Mário Silva Freire
PARA UM DESENVOLVIMENTO SOLIDÁRIO
O Tuiavii e o Papalagui (1)
Papalagui é o nome dado ao homem branco, nos discursos que Tuiavii, chefe de uma tribo das ilhas Samoa, na Polinésia, destinou aos seus compatriotas. Estes discursos vêm na sequência de uma viagem que ele efectuou à Europa, no século passado, os quais foram, depois, recolhidos e publicados pelo alemão Erich Scheurmann.
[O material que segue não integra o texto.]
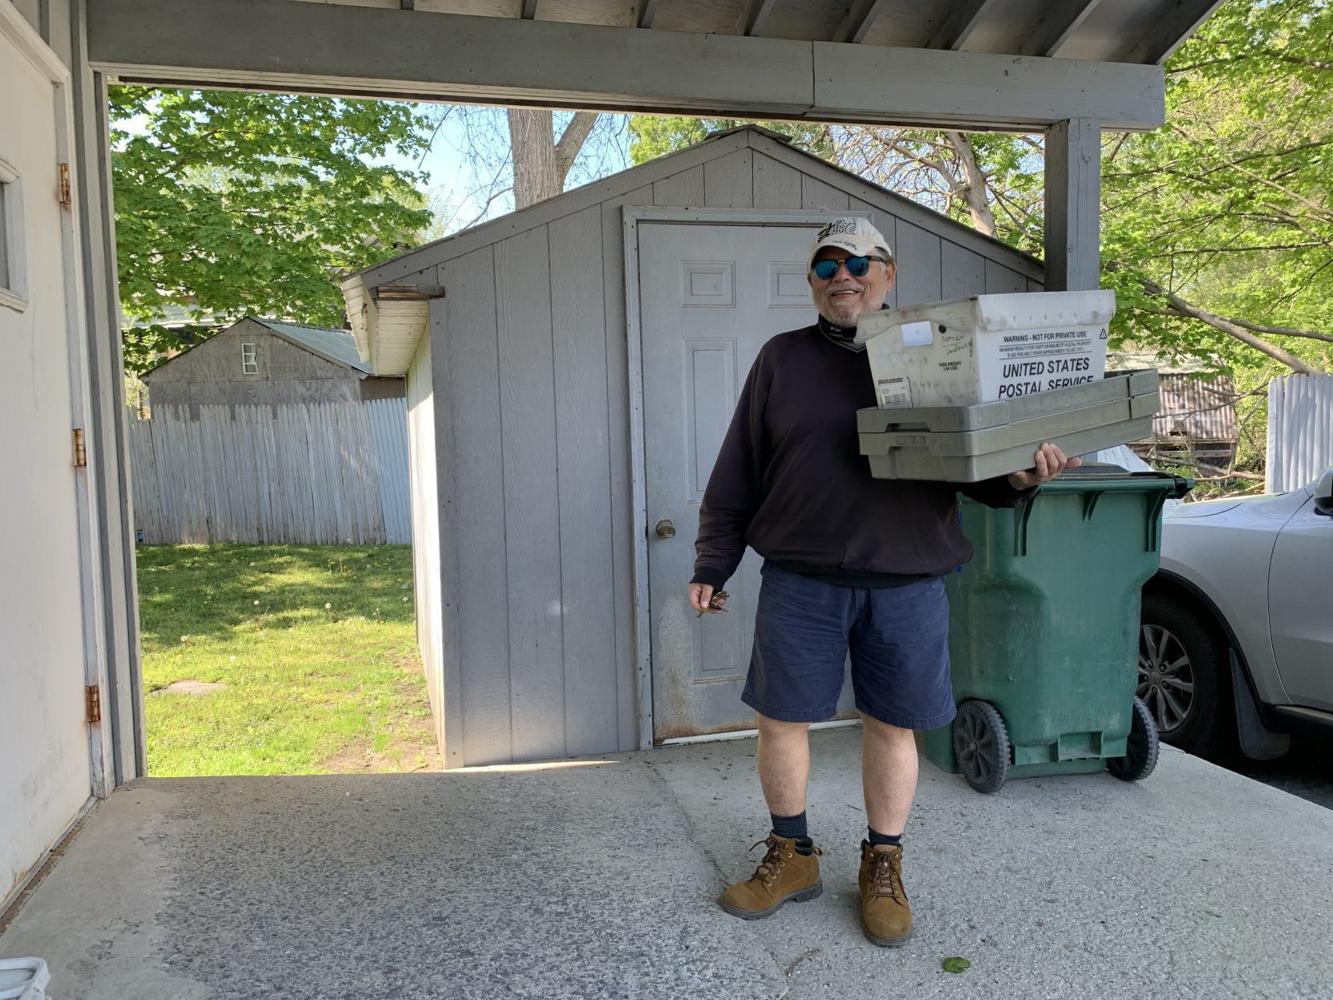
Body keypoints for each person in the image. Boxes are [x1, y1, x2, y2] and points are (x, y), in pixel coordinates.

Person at [688, 217, 1079, 947]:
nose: (845, 274)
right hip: (800, 577)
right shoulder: (781, 360)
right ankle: (791, 854)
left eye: (860, 262)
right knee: (780, 720)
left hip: (907, 579)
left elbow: (981, 464)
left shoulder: (936, 355)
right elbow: (736, 469)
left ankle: (882, 862)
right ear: (811, 282)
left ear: (888, 274)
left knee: (892, 724)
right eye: (827, 264)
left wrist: (1023, 475)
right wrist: (714, 562)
Tuiavii relata, de uma maneira simples mas incisiva, alguns aspectos que observou, relativamente ao viver do homem branco e que na Semana da Pastoral Social foram, num breve apontamento, referidos.
Ele observa, nos prédios das grandes cidades, famílias que nada sabem das outras que lhes estão ao lado “como se houvesse entre elas, não apenas uma parede de pedra mas ilhas e inúmeros mares (…) e, quando se encontram, cumprimentam-se de má vontade ou zunem, quais insectos hostis, como se estivessem zangadas…”
Referindo-se ao Deus do homem branco, diz que “…o missionário proclama que Deus é amor e que um bom cristão deve ter sempre presente a imagem do amor no seu espírito. (…) Mas a verdadeira divindade do homem branco é o metal redondo e o papel forte a que ele chama dinheiro. Quando se fala a um europeu do Deus do amor, ele faz uma careta e sorri (…). O dinheiro é o objecto do seu amor, o dinheiro é a sua divindade”.
Diz Tuiavii que, segundo o Papalagui “necessitamos de muita ajuda e piedade, em virtude de não possuirmos coisas (…) Quem, realmente, será mais rico e possuirá mais coisas do Grande Espírito do que nós? Passeai os olhos à vossa volta, até ao longínquo horizonte, onde a grande abóbada azul se apoia na borda da terra: está tudo cheio de grandes coisas (…); para quê criar ainda mais, para além das coisas sublimes que o Grande Espírito nos dá?”
E quanto à vida frenética que os ocidentais levam? Não têm tempo para nada! O Papalagui “corre sempre de braços estendidos, não concede ao tempo o repouso necessário, não o deixa apanhar um pouco de sol…Mas o tempo é calma, é paz e sossego, gosta de nos ver descansar, estendidos na nossa esteira…”
Não podemos, nos dias de hoje, ocidentais, conceber que se possa retornar ao modo de viver dos habitantes da Samoa. Não deixam, no entanto, de nos interpelar as observações que Tuiavii faz à carência de qualidade das relações interpessoais, à perda de humanidade que elas implicam, à ambição desmesurada pelo ter e à progressiva deterioração dos valores do bem, do belo e do respeito pela Natureza. Afinal, onde se encontra a felicidade? Será que, com a crise que estamos a viver, Tuiavii não estará a prenunciar uma nova era para a humanidade?